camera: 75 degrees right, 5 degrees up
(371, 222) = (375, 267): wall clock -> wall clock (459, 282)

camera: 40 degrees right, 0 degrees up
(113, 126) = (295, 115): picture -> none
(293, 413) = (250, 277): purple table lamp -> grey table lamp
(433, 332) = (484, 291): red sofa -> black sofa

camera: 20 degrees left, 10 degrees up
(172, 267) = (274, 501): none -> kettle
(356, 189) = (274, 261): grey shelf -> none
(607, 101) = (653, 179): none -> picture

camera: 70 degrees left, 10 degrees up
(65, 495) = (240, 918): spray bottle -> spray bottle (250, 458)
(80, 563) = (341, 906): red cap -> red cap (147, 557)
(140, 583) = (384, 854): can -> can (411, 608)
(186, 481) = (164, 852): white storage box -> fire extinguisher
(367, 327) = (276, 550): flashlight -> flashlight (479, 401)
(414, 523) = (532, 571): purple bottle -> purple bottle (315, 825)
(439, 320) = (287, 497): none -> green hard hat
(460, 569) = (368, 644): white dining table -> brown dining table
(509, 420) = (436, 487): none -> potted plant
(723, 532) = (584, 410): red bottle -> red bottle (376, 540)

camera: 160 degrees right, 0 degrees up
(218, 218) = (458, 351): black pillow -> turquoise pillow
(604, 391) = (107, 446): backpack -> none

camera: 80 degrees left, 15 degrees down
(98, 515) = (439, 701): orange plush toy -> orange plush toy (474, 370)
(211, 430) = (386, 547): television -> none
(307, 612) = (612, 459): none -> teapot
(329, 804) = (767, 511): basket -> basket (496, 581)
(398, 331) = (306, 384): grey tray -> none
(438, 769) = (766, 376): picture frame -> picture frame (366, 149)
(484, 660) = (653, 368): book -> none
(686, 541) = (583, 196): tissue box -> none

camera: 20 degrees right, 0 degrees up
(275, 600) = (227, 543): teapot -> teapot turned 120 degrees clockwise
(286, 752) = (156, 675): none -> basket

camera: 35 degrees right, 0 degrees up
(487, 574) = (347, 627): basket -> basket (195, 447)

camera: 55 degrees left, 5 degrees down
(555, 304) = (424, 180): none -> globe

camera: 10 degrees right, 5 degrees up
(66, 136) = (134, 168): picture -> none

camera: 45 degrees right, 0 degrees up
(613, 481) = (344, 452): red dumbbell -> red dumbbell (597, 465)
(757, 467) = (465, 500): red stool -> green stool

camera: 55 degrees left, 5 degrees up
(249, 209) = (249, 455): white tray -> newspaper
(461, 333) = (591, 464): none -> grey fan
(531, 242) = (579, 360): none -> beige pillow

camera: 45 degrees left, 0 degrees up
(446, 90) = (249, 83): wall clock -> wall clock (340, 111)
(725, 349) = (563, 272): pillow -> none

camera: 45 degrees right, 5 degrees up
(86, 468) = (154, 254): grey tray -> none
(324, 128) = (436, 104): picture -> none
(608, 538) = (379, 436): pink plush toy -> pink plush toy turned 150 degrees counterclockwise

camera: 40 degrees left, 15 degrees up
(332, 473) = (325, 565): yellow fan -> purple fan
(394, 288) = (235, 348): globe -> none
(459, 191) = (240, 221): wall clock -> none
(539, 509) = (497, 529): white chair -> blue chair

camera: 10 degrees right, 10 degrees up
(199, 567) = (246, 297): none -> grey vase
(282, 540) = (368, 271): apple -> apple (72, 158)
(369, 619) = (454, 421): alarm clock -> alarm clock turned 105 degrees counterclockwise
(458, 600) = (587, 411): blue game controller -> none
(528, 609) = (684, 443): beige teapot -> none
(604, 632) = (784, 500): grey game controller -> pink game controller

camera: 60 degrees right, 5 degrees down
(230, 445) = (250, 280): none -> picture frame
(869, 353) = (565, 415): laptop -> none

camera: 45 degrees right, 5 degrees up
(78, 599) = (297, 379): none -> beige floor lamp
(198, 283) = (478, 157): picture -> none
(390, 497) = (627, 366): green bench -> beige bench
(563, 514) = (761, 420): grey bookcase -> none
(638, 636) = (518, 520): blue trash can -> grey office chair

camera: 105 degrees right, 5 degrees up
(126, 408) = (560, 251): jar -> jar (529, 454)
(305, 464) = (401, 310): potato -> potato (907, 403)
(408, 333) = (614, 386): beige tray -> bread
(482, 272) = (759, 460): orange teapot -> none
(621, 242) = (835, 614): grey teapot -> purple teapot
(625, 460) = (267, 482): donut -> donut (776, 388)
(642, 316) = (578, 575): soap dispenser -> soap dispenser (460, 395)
+---+
Please return only the lines from the one with "(563, 514) = (761, 420): grey" through the end of the listing, each exactly as written, first and last included.

■ **Reply to the exercise**:
(563, 514) = (761, 420): grey bookcase -> none
(638, 636) = (518, 520): blue trash can -> grey office chair

camera: 105 degrees right, 5 degrees up
(126, 408) = (560, 251): jar -> jar (529, 454)
(305, 464) = (401, 310): potato -> potato (907, 403)
(408, 333) = (614, 386): beige tray -> bread
(482, 272) = (759, 460): orange teapot -> none
(621, 242) = (835, 614): grey teapot -> purple teapot
(625, 460) = (267, 482): donut -> donut (776, 388)
(642, 316) = (578, 575): soap dispenser -> soap dispenser (460, 395)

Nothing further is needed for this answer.